* [WHAT NEEDS TO BE DONE]:
Which of the lines in the listing that follows hold "scroll"? Pull each one out.

- - - - - - -

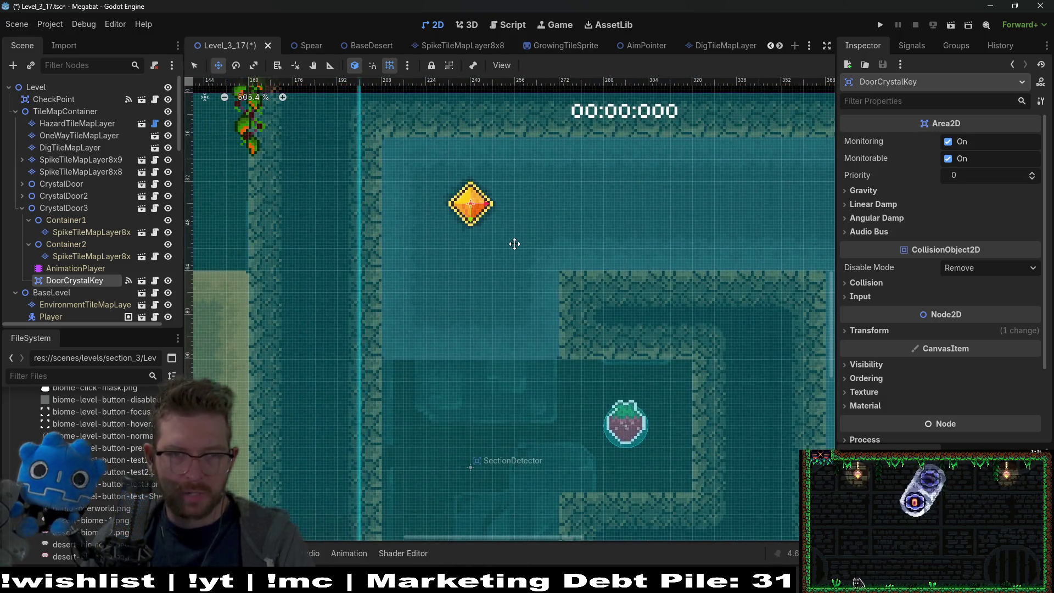
pyautogui.scroll(-3, 529, 257)
pyautogui.scroll(-1, 529, 256)
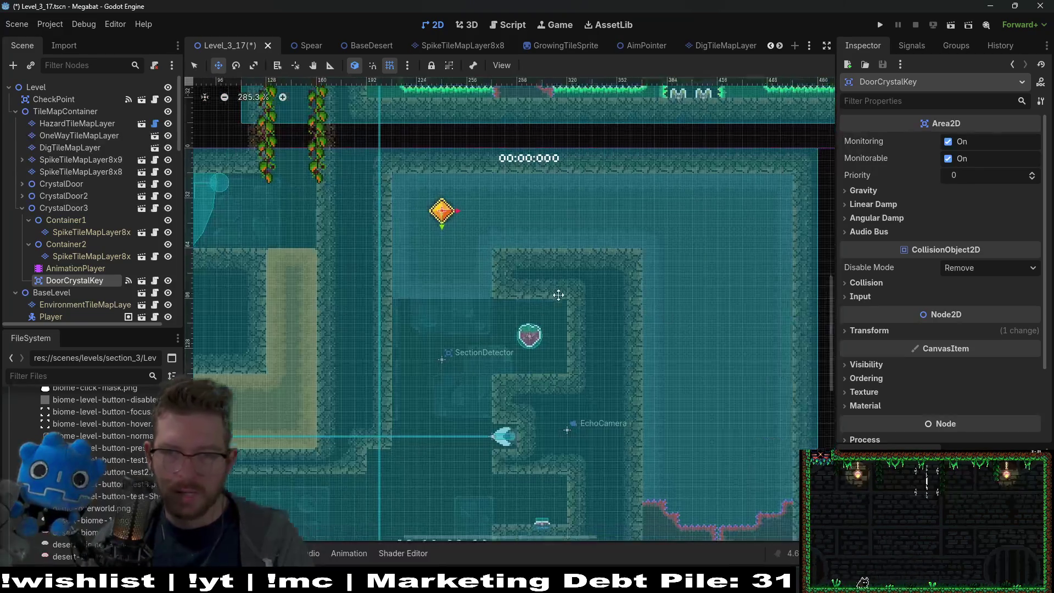
pyautogui.press('ctrl+d')
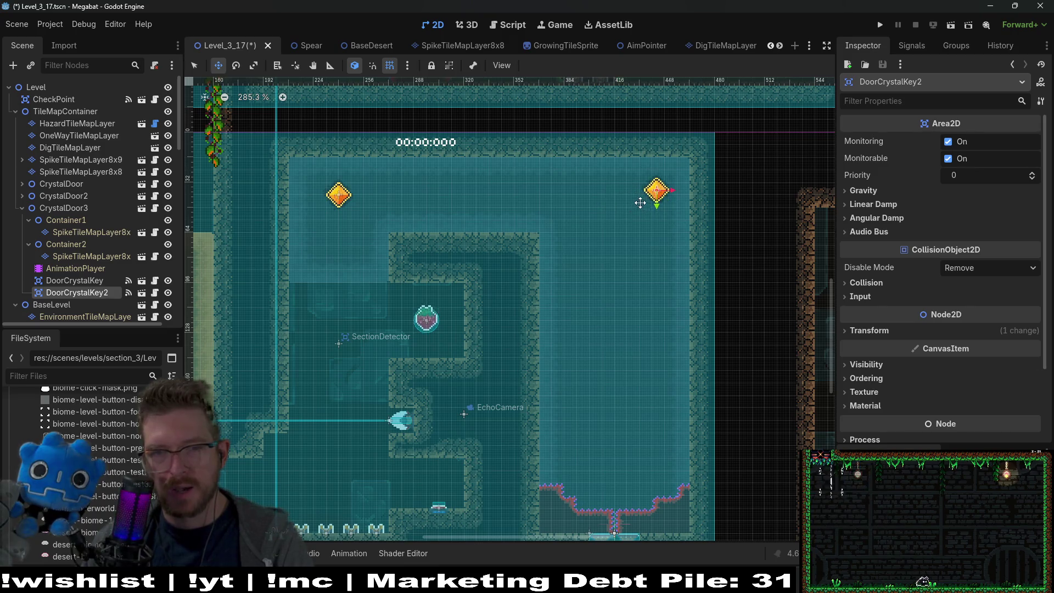
pyautogui.scroll(5, 654, 218)
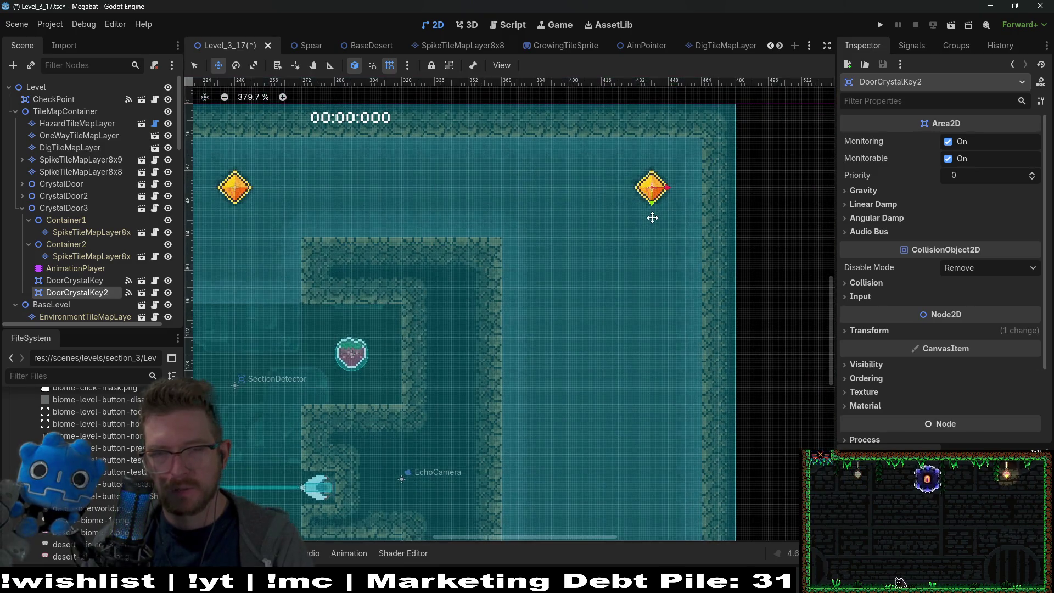
pyautogui.scroll(-4, 660, 212)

- - - - - - -

* [EXERCISE SOLUTION]:
pyautogui.scroll(-3, 529, 257)
pyautogui.scroll(-1, 529, 256)
pyautogui.scroll(5, 654, 218)
pyautogui.scroll(-4, 660, 212)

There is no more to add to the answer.